**Problem details:** Update everything from the line containing "## 人处理问题的方式" down to the end of the data, replacing "复杂" with "困难", and write those lines out again with nothing else changed.

**Items from a data source:**

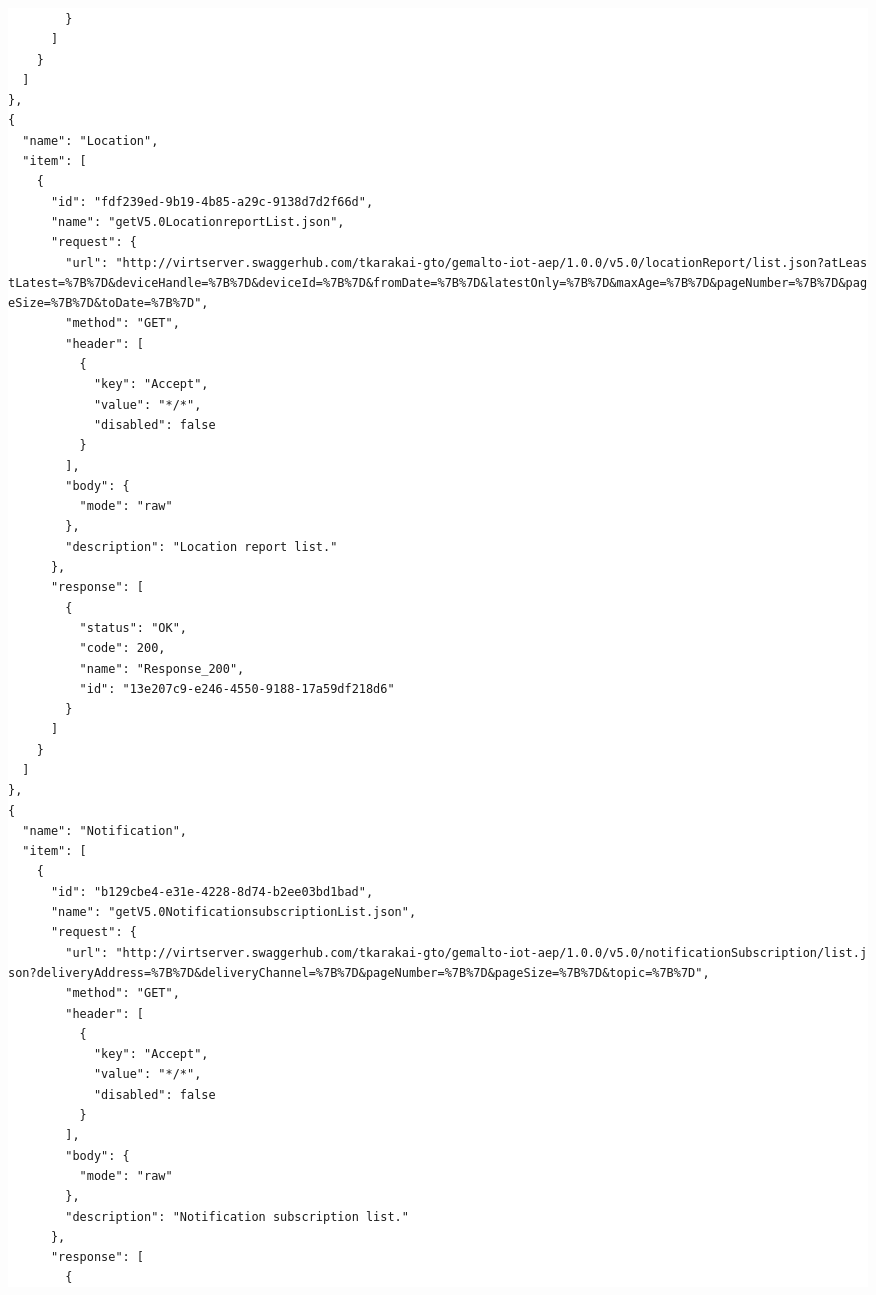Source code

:             }
          ]
        }
      ]
    },
    {
      "name": "Location",
      "item": [
        {
          "id": "fdf239ed-9b19-4b85-a29c-9138d7d2f66d",
          "name": "getV5.0LocationreportList.json",
          "request": {
            "url": "http://virtserver.swaggerhub.com/tkarakai-gto/gemalto-iot-aep/1.0.0/v5.0/locationReport/list.json?atLeastLatest=%7B%7D&deviceHandle=%7B%7D&deviceId=%7B%7D&fromDate=%7B%7D&latestOnly=%7B%7D&maxAge=%7B%7D&pageNumber=%7B%7D&pageSize=%7B%7D&toDate=%7B%7D",
            "method": "GET",
            "header": [
              {
                "key": "Accept",
                "value": "*/*",
                "disabled": false
              }
            ],
            "body": {
              "mode": "raw"
            },
            "description": "Location report list."
          },
          "response": [
            {
              "status": "OK",
              "code": 200,
              "name": "Response_200",
              "id": "13e207c9-e246-4550-9188-17a59df218d6"
            }
          ]
        }
      ]
    },
    {
      "name": "Notification",
      "item": [
        {
          "id": "b129cbe4-e31e-4228-8d74-b2ee03bd1bad",
          "name": "getV5.0NotificationsubscriptionList.json",
          "request": {
            "url": "http://virtserver.swaggerhub.com/tkarakai-gto/gemalto-iot-aep/1.0.0/v5.0/notificationSubscription/list.json?deliveryAddress=%7B%7D&deliveryChannel=%7B%7D&pageNumber=%7B%7D&pageSize=%7B%7D&topic=%7B%7D",
            "method": "GET",
            "header": [
              {
                "key": "Accept",
                "value": "*/*",
                "disabled": false
              }
            ],
            "body": {
              "mode": "raw"
            },
            "description": "Notification subscription list."
          },
          "response": [
            {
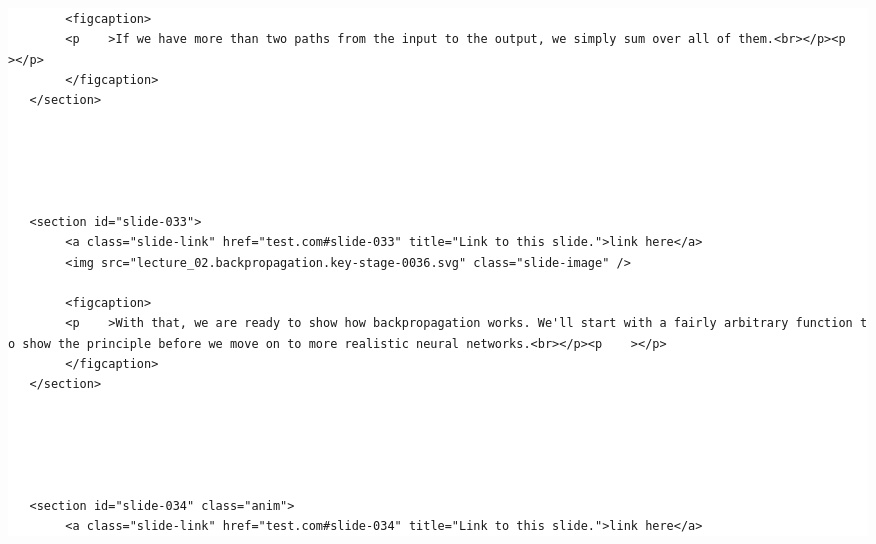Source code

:             <figcaption>
            <p    >If we have more than two paths from the input to the output, we simply sum over all of them.<br></p><p    ></p>
            </figcaption>
       </section>





       <section id="slide-033">
            <a class="slide-link" href="test.com#slide-033" title="Link to this slide.">link here</a>
            <img src="lecture_02.backpropagation.key-stage-0036.svg" class="slide-image" />

            <figcaption>
            <p    >With that, we are ready to show how backpropagation works. We'll start with a fairly arbitrary function to show the principle before we move on to more realistic neural networks.<br></p><p    ></p>
            </figcaption>
       </section>





       <section id="slide-034" class="anim">
            <a class="slide-link" href="test.com#slide-034" title="Link to this slide.">link here</a>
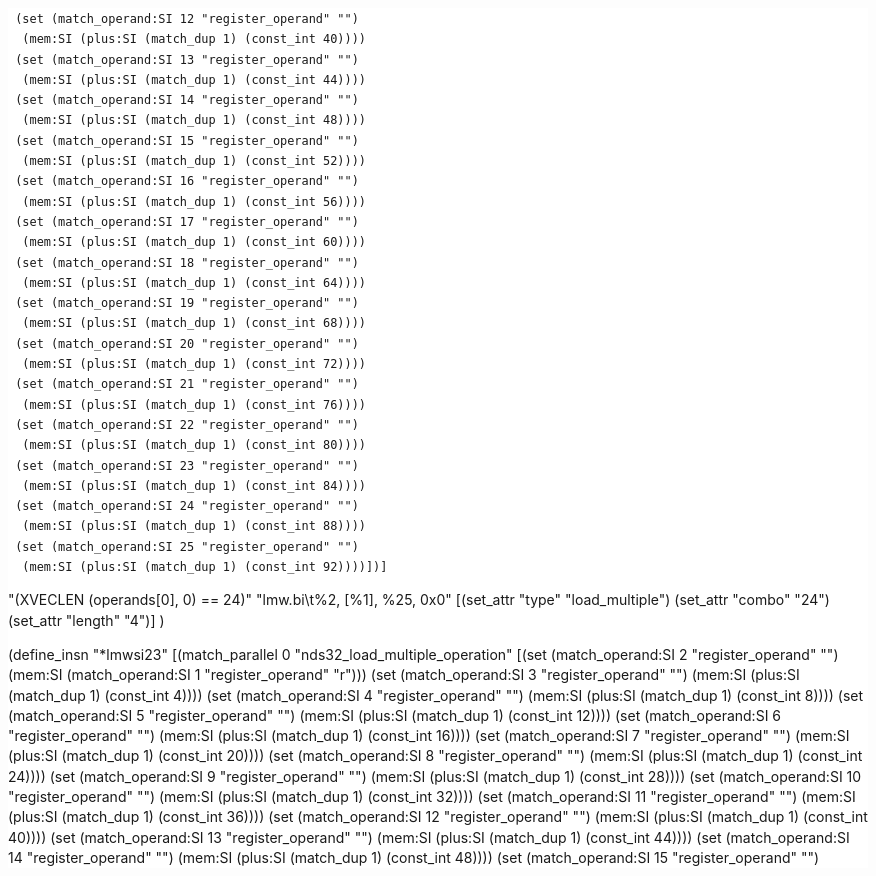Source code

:      (set (match_operand:SI 12 "register_operand" "")
	  (mem:SI (plus:SI (match_dup 1) (const_int 40))))
     (set (match_operand:SI 13 "register_operand" "")
	  (mem:SI (plus:SI (match_dup 1) (const_int 44))))
     (set (match_operand:SI 14 "register_operand" "")
	  (mem:SI (plus:SI (match_dup 1) (const_int 48))))
     (set (match_operand:SI 15 "register_operand" "")
	  (mem:SI (plus:SI (match_dup 1) (const_int 52))))
     (set (match_operand:SI 16 "register_operand" "")
	  (mem:SI (plus:SI (match_dup 1) (const_int 56))))
     (set (match_operand:SI 17 "register_operand" "")
	  (mem:SI (plus:SI (match_dup 1) (const_int 60))))
     (set (match_operand:SI 18 "register_operand" "")
	  (mem:SI (plus:SI (match_dup 1) (const_int 64))))
     (set (match_operand:SI 19 "register_operand" "")
	  (mem:SI (plus:SI (match_dup 1) (const_int 68))))
     (set (match_operand:SI 20 "register_operand" "")
	  (mem:SI (plus:SI (match_dup 1) (const_int 72))))
     (set (match_operand:SI 21 "register_operand" "")
	  (mem:SI (plus:SI (match_dup 1) (const_int 76))))
     (set (match_operand:SI 22 "register_operand" "")
	  (mem:SI (plus:SI (match_dup 1) (const_int 80))))
     (set (match_operand:SI 23 "register_operand" "")
	  (mem:SI (plus:SI (match_dup 1) (const_int 84))))
     (set (match_operand:SI 24 "register_operand" "")
	  (mem:SI (plus:SI (match_dup 1) (const_int 88))))
     (set (match_operand:SI 25 "register_operand" "")
	  (mem:SI (plus:SI (match_dup 1) (const_int 92))))])]
  "(XVECLEN (operands[0], 0) == 24)"
  "lmw.bi\t%2, [%1], %25, 0x0"
  [(set_attr "type"   "load_multiple")
   (set_attr "combo"             "24")
   (set_attr "length"             "4")]
)

(define_insn "*lmwsi23"
  [(match_parallel 0 "nds32_load_multiple_operation"
    [(set (match_operand:SI 2 "register_operand" "")
	  (mem:SI (match_operand:SI 1 "register_operand" "r")))
     (set (match_operand:SI 3 "register_operand" "")
	  (mem:SI (plus:SI (match_dup 1) (const_int 4))))
     (set (match_operand:SI 4 "register_operand" "")
	  (mem:SI (plus:SI (match_dup 1) (const_int 8))))
     (set (match_operand:SI 5 "register_operand" "")
	  (mem:SI (plus:SI (match_dup 1) (const_int 12))))
     (set (match_operand:SI 6 "register_operand" "")
	  (mem:SI (plus:SI (match_dup 1) (const_int 16))))
     (set (match_operand:SI 7 "register_operand" "")
	  (mem:SI (plus:SI (match_dup 1) (const_int 20))))
     (set (match_operand:SI 8 "register_operand" "")
	  (mem:SI (plus:SI (match_dup 1) (const_int 24))))
     (set (match_operand:SI 9 "register_operand" "")
	  (mem:SI (plus:SI (match_dup 1) (const_int 28))))
     (set (match_operand:SI 10 "register_operand" "")
	  (mem:SI (plus:SI (match_dup 1) (const_int 32))))
     (set (match_operand:SI 11 "register_operand" "")
	  (mem:SI (plus:SI (match_dup 1) (const_int 36))))
     (set (match_operand:SI 12 "register_operand" "")
	  (mem:SI (plus:SI (match_dup 1) (const_int 40))))
     (set (match_operand:SI 13 "register_operand" "")
	  (mem:SI (plus:SI (match_dup 1) (const_int 44))))
     (set (match_operand:SI 14 "register_operand" "")
	  (mem:SI (plus:SI (match_dup 1) (const_int 48))))
     (set (match_operand:SI 15 "register_operand" "")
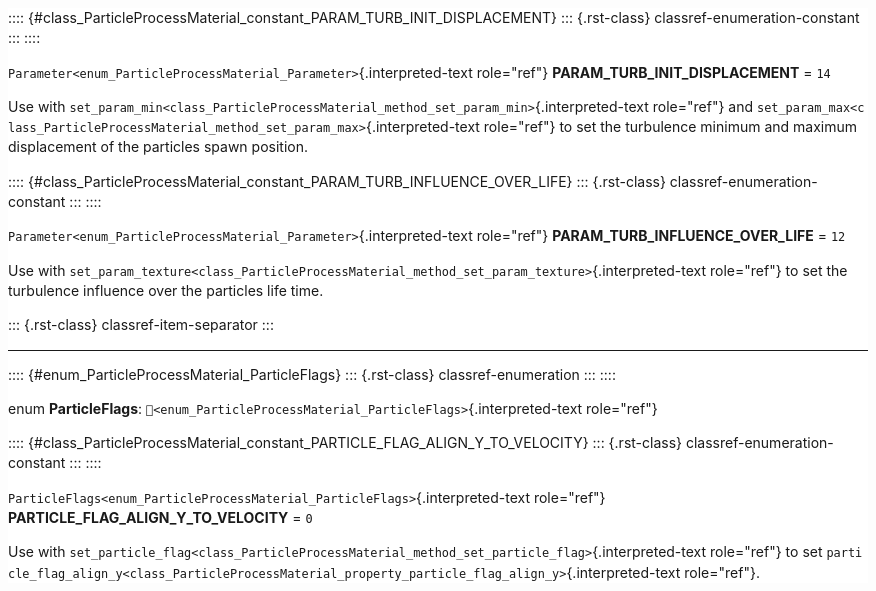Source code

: :::: {#class_ParticleProcessMaterial_constant_PARAM_TURB_INIT_DISPLACEMENT}
::: {.rst-class}
classref-enumeration-constant
:::
::::

`Parameter<enum_ParticleProcessMaterial_Parameter>`{.interpreted-text
role="ref"} **PARAM_TURB_INIT_DISPLACEMENT** = `14`

Use with
`set_param_min<class_ParticleProcessMaterial_method_set_param_min>`{.interpreted-text
role="ref"} and
`set_param_max<class_ParticleProcessMaterial_method_set_param_max>`{.interpreted-text
role="ref"} to set the turbulence minimum and maximum displacement of
the particles spawn position.

:::: {#class_ParticleProcessMaterial_constant_PARAM_TURB_INFLUENCE_OVER_LIFE}
::: {.rst-class}
classref-enumeration-constant
:::
::::

`Parameter<enum_ParticleProcessMaterial_Parameter>`{.interpreted-text
role="ref"} **PARAM_TURB_INFLUENCE_OVER_LIFE** = `12`

Use with
`set_param_texture<class_ParticleProcessMaterial_method_set_param_texture>`{.interpreted-text
role="ref"} to set the turbulence influence over the particles life
time.

::: {.rst-class}
classref-item-separator
:::

------------------------------------------------------------------------

:::: {#enum_ParticleProcessMaterial_ParticleFlags}
::: {.rst-class}
classref-enumeration
:::
::::

enum **ParticleFlags**:
`🔗<enum_ParticleProcessMaterial_ParticleFlags>`{.interpreted-text
role="ref"}

:::: {#class_ParticleProcessMaterial_constant_PARTICLE_FLAG_ALIGN_Y_TO_VELOCITY}
::: {.rst-class}
classref-enumeration-constant
:::
::::

`ParticleFlags<enum_ParticleProcessMaterial_ParticleFlags>`{.interpreted-text
role="ref"} **PARTICLE_FLAG_ALIGN_Y_TO_VELOCITY** = `0`

Use with
`set_particle_flag<class_ParticleProcessMaterial_method_set_particle_flag>`{.interpreted-text
role="ref"} to set
`particle_flag_align_y<class_ParticleProcessMaterial_property_particle_flag_align_y>`{.interpreted-text
role="ref"}.

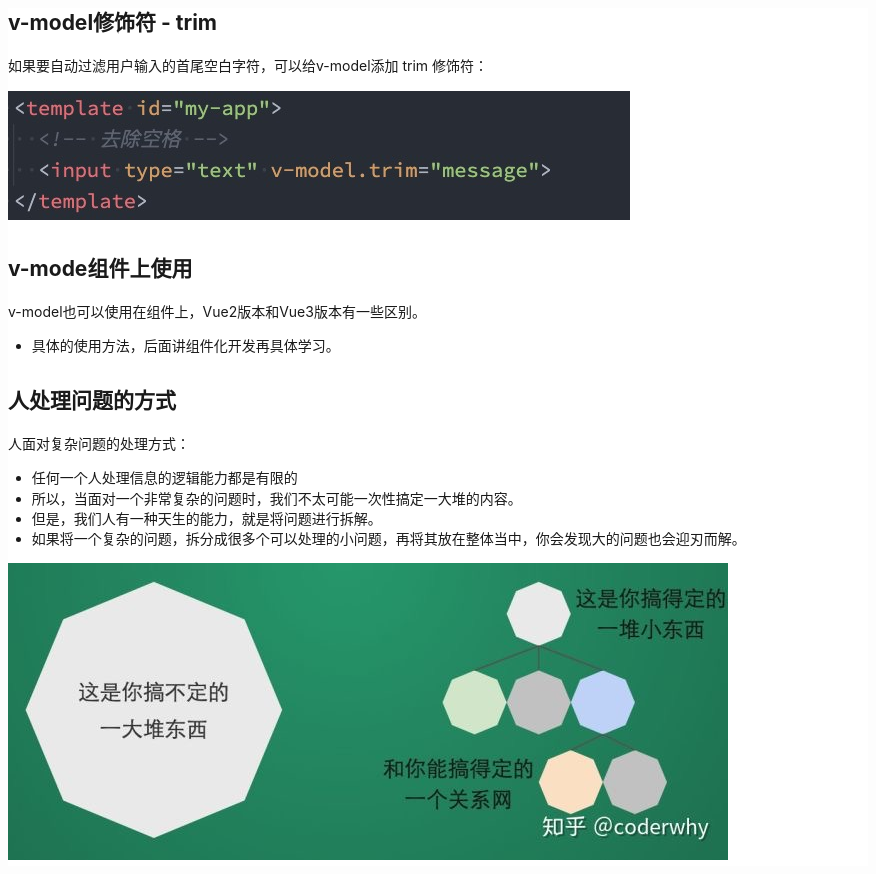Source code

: 



## v-model修饰符 - trim

如果要自动过滤用户输入的首尾空白字符，可以给v-model添加 trim 修饰符：

![image-20250718163316830](./5、Vue3的表单和开发模式.assets/image-20250718163316830.png)





## v-mode组件上使用

v-model也可以使用在组件上，Vue2版本和Vue3版本有一些区别。 

- 具体的使用方法，后面讲组件化开发再具体学习。





## 人处理问题的方式

人面对复杂问题的处理方式：

- 任何一个人处理信息的逻辑能力都是有限的 
- 所以，当面对一个非常复杂的问题时，我们不太可能一次性搞定一大堆的内容。 
- 但是，我们人有一种天生的能力，就是将问题进行拆解。 
- 如果将一个复杂的问题，拆分成很多个可以处理的小问题，再将其放在整体当中，你会发现大的问题也会迎刃而解。

![image-20250718163442006](./5、Vue3的表单和开发模式.assets/image-20250718163442006.png)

**Solution below:**
## 人处理问题的方式

人面对困难问题的处理方式：

- 任何一个人处理信息的逻辑能力都是有限的 
- 所以，当面对一个非常困难的问题时，我们不太可能一次性搞定一大堆的内容。 
- 但是，我们人有一种天生的能力，就是将问题进行拆解。 
- 如果将一个困难的问题，拆分成很多个可以处理的小问题，再将其放在整体当中，你会发现大的问题也会迎刃而解。

![image-20250718163442006](./5、Vue3的表单和开发模式.assets/image-20250718163442006.png)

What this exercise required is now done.